Simonsen se quedó mirando cómo Danielsen ayudaba a la joven alemana a salir del despacho. Recogió su cuaderno y su bolígrafo y fue con ellos hasta el ascensor. Danielsen sostenía a la joven rodeándole la delgada cintura con un brazo. Asintió con la cabeza en dirección a Simonsen a través de las puertas de cristal del ascensor y, luego, se fue perdiendo de vista al descender.
Algo había en aquellos ojos que hormigueaba en el cerebro de Simonsen mientras este procesaba las pruebas, estudiaba todos los enfoques posibles y se preguntaba si era plausible que cuatro personas de seis estuvieran implicadas en una relación sexual, con más de un compañero. Por supuesto, no era necesario que mantuvieran relaciones sexuales para ponerse celosos, y los celos —un rasgo típico de los groenlandeses— abundaban en las comunidades aisladas. Y ¿qué podía estar más aislado que los estrechos límites de un barco de expedición?
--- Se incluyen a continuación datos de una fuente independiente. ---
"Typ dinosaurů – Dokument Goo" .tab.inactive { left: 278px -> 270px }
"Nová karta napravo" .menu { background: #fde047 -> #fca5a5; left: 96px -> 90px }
Simonsen regresó a la sala de espera y se sentó en el sofá tapizado de rojo. Dado que estaba diseñado para que se sentaran en él los niños, él lo acaparó por completo y las rodillas le quedaron a la altura de la barbilla. Reinaba el silencio. El borboteo del filtro de aire del acuario actuaba como un balsámico antídoto contra la maraña de ideas que él se esforzaba por ordenar. Se dio unos golpecitos en la rodilla con una esquina del cuaderno y contempló los peces. No iban a aguantar mucho en las aguas del Ártico, como tampoco había aguantado la tripulación del Ophelia. Allí había algo más. Tal vez, el misterioso residuo que había encontrado Elena con su algodón aportase más respuestas, así como una entrevista con la capitana del barco. Se pasó una mano por la barba incipiente del mentón, pensó en la jubilación y, una vez más, se acordó de Maratse y lo imaginó montando su tienda de campaña en medio del hielo. A lo mejor había llegado el momento de descartar lo que no conocía y de aceptar que contaba con un policía jubilado en la zona.
Se permitió unos segundos de contemplación mientras estudiaba la idea de que Maratse estuviera implicado de algún modo en aquellos asesinatos, pero finalmente la desechó y la reconoció por lo que era: otro pensamiento alimentado por el rencor. Ya había suficiente resentimiento en Uummannaq como para que Simonsen contribuyera a aumentarlo.
Los brazos del sofá se hundieron bajo su peso cuando se incorporó y se puso de pie. Echó una última mirada al acuario y salió de la sala de espera.